Il est loin d'être le favori à la primaire de la gauche. Alors pour maximiser ses chances, Vincent Peillon s'active sur tous les fronts pour convaincre les électeurs. En retrait depuis son éviction du ministère de l'Education il y a trois ans, l'euro-député, que les sondages donnent à 5, voire 7% dans les sondages, veut se placer au centre du PS et a profité du retrait de François Hollande pour se lancer : "Il a la capacité de rassembler la droite et la gauche du parti", estime Catherine Veyssy, vice-présidente PS de la région Aquitaine, au micro de TF1. 

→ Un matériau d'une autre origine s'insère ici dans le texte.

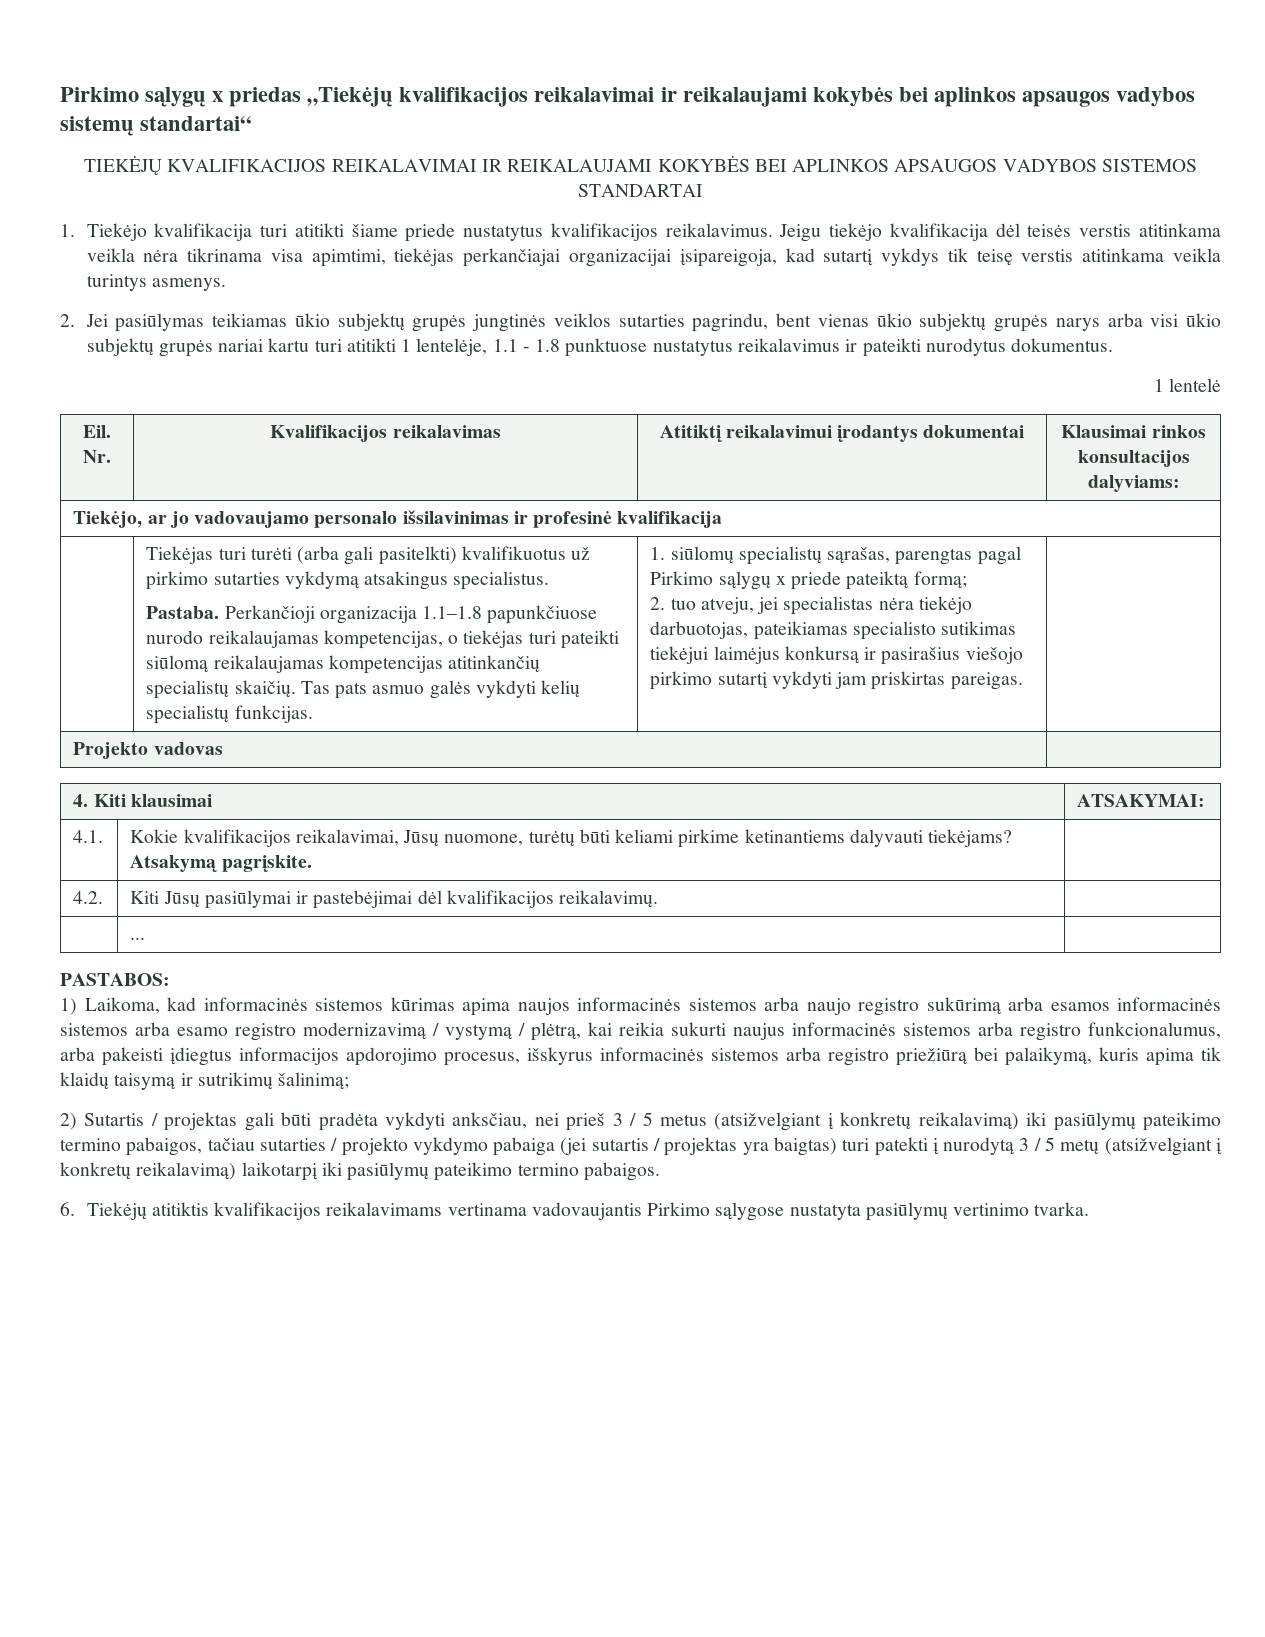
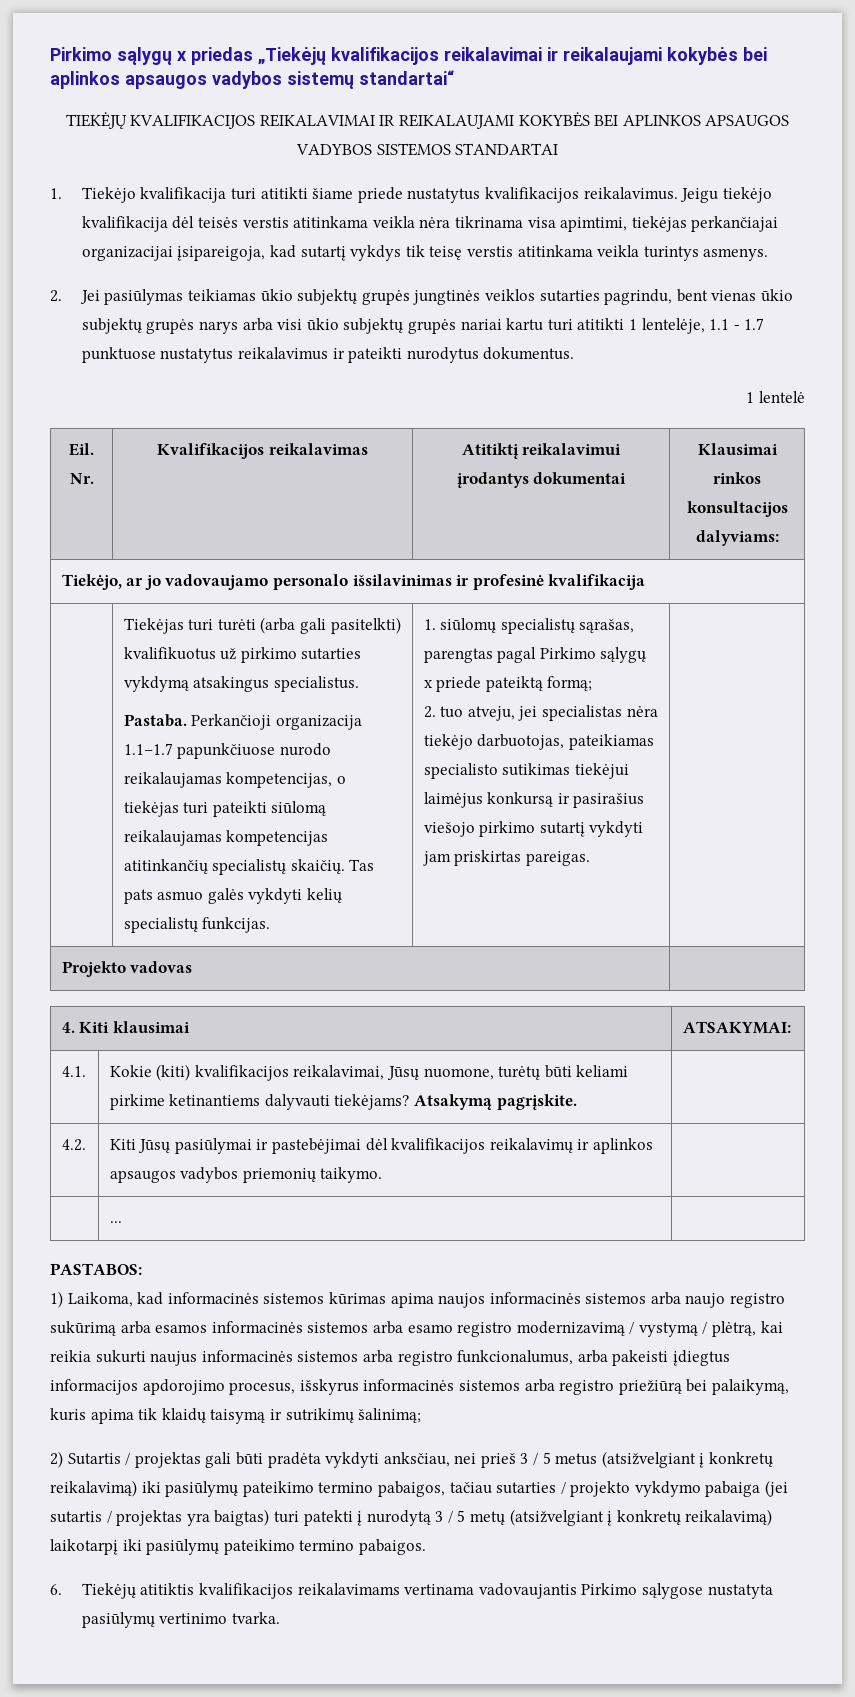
[535,339,561,352] 1.8 -> [744,318,765,330] 1.7
[422,606,483,619] 1.1–1.8 -> [123,743,173,755] 1.1–1.7
(179, 836) none -> [156,1064,191,1081] (kiti)
[559,890,659,907] reikalavimų. -> [489,1138,654,1154] [109,1167,383,1183] reikalavimų ir aplinkos apsaugos vadybos priemonių taikymo.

Pour ce faire, il reprend les combats traditonnels de la gauche à son compte - droits de vote des étrangers, priorité à l’éducation - tout en revendiquant des différences avec ses concurrents : "Je n'ai ni la même approche de l'Europe, ni la même approche de la stratégie économique et de l'emploi que Benoît Hamon par exemple", précise-t-il. 

"Ne pas être trop bon élève"

Fait-il pour autant l'unanimité chez les électeurs de gauche ? "Il donne de la profondeur à sa réflexion. Par contre, c'est vrai qu'il est peu dans le descriptif, la mesure, le détail", observe un militant devant les caméras de TF1. En outre, son attitude jugée parfois trop professorale pourrait jouer en sa défaveur. "Je suis un professeur, je n'en ai pas honte. Et je ne veux pas être dans la suffisance mais plutôt dans l'empathie comme lorsqu'on enseigne", évacue celui à qui son staff a recommandé, rapporte Libé, de "ne pas être trop bon élève". 


Et, bon élève, il le fut nettement moins lors de débats, n'hésitant pas à prendre à partie Manuel Valls, qu'il a durement attaqué dans son discours sur les migrants.